++++ MATERIAL TO PROCESS
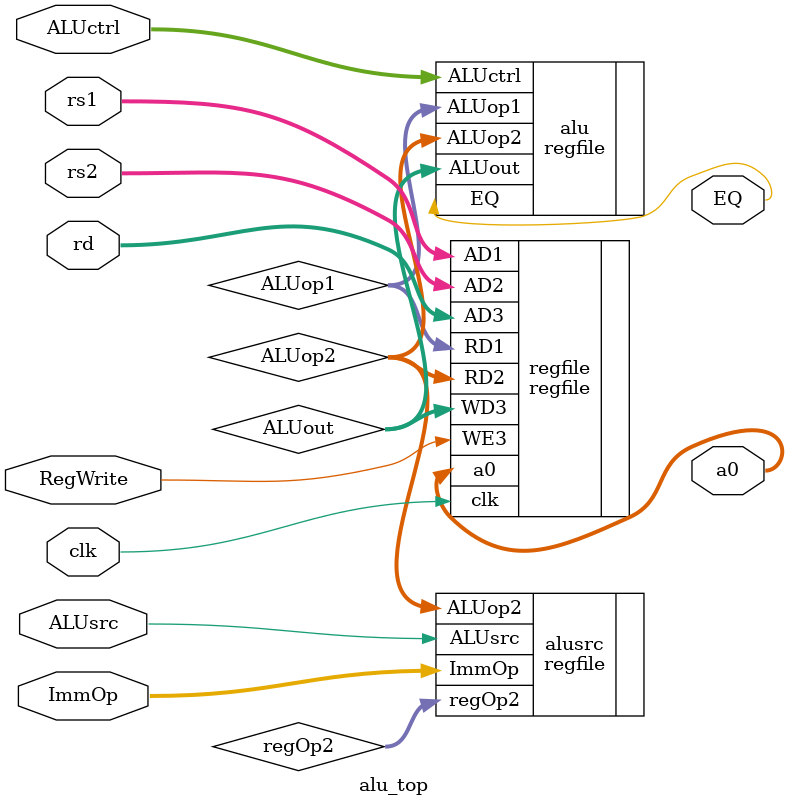
<source format=sv>
module alu_top #(
    ADDRESS_WIDTH = 32,
    OPERAND_WIDTH = 32,
    CONTROL_WIDTH = 3
) (
    input logic         [OPERAND_WIDTH-1:0]     ImmOp,
    input logic                                 RegWrite,
    input logic                                 ALUsrc,
    input logic                                 clk,
    input logic         [CONTROL_WIDTH-1:0]     ALUctrl,
    input logic         [ADDRESS_WIDTH-1:0]     rs1,
    input logic         [ADDRESS_WIDTH-1:0]     rs2,
    input logic         [ADDRESS_WIDTH-1:0]     rd,
    output logic        [ADDRESS_WIDTH-1:0]     a0,
    output logic                                EQ
);
    
logic [ADDRESS_WIDTH-1:0] ALUop1, ALUop2, regOp2, ALUout;

regfile regfile (
    .clk (clk),
    .AD1 (rs1),
    .AD2 (rs2),
    .AD3 (rd),
    .WE3 (RegWrite),
    .WD3 (ALUout),
    .RD1 (ALUop1),
    .RD2 (ALUop2),
    .a0 (a0)
);

regfile alusrc (
    .regOp2 (regOp2),
    .ImmOp (ImmOp),
    .ALUsrc (ALUsrc),
    .ALUop2 (ALUop2)
);

regfile alu (
    .ALUop1 (ALUop1),
    .ALUop2 (ALUop2),
    .ALUctrl (ALUctrl),
    .ALUout (ALUout),
    .EQ (EQ)
);

endmodule
</source>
++++++++
• _TASK GOAL_: Copy each line above that contains the word "ALUctrl".

• _SOLUTION TO THE EXERCISE_:
    input logic         [CONTROL_WIDTH-1:0]     ALUctrl,
    .ALUctrl (ALUctrl),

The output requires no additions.